Today there are 40 charities using “chuggers” – charity muggers – to get members of the public to donate to their cause. Are they a menace or a necessity?
Below, Community Care content editor Lauren Revans argues they are responsible for increasing cycnicism towards charities while production editor Adam McCulloch says they make a significant contribution to funds.
Lauren Revans: “Chuggers fuel public cynicism.”
Chuggers is the unflattering name for face-to-face fundraisers, derived from the words charity and muggers. This in itself is indicative of the low regard in which they are held by many. And I believe there is a real danger of them dragging the charities they work for down to their level in the public’s mind.

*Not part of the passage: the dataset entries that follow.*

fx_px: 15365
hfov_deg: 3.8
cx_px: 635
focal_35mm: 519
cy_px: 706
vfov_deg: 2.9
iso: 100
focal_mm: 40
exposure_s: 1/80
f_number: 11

The tactics employed by these individuals invariably seem to involve harassment, coercion, and, in my experience, some degree of deception. They are usually being paid to stand in the street or ring your doorbell, yet rarely seem to know much about the cause they claim to be fighting for.
These people may currently be responsible for bringing in significant proportions of charities’ incomes. But, in my eyes, their very presence is also helping to fuel the public’s growing cynicism towards the charitable sector.

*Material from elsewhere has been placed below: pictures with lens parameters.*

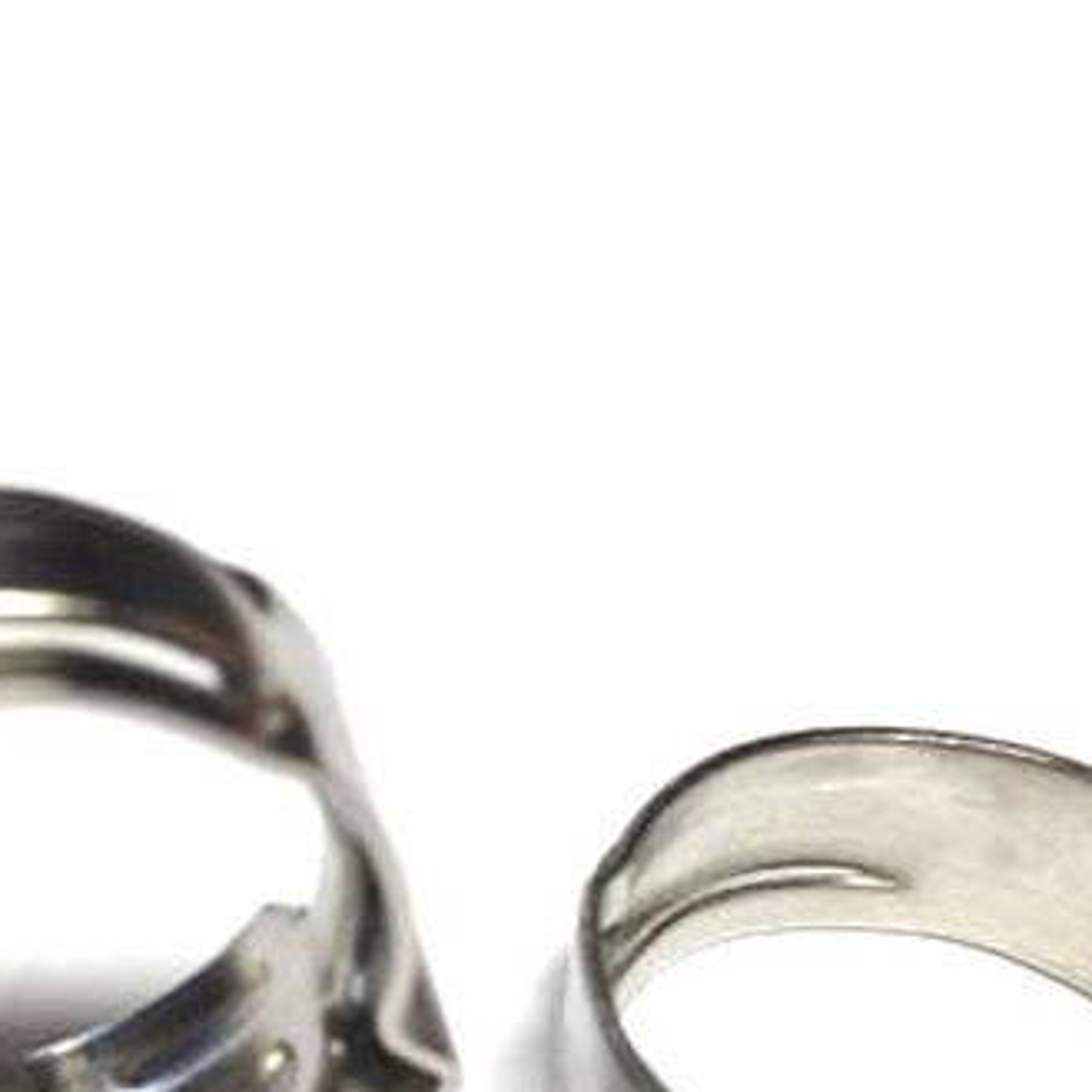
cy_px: 956
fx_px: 2534
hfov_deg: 24.2
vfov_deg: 23.7
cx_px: 332
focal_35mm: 71
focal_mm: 4.13
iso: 50
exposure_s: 1/20
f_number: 2.4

The question is: are the extra pennies today really worth the potential loss of the public’s trust and support tomorrow? I doubt it.
Adam McCulloch: “They are fearless and indefatigable.”
So chuggers earn money? Big deal. Charities surely are entitled to pay for a service. Presumably their buildings and employees cost money. Are we objecting to charities using their money to pay for these things?
The figures show that chuggers make a significant contribution to charities’ funds and gain direct debits from people who routinely ignore expensive adverts and marketing material. In short, they make money that the charity would otherwise never see. Surely that’s worth paying for?
As for giving charities a bad name, you may as well say people selling poppies on November 11 give war veterans a bad name. Granted, they are somewhat less pushy. But then the cause of war veterans has more leverage in our society than the needs of looked after children or the homeless.
The problem is that so many people have become so self-obsessed that they are frightened of being spoken to by strangers whatever the context. Even having to say ‘no thanks’ is seen by them as an affront to their privacy.
The chuggers themselves appear fearless and indefatigable. They are generally polite and articulate. Of course there are sometimes breaches of the code of conduct and some people absolutely hate being approached in the street. But, hey, nothing’s perfect. Leave the chuggers be, I say.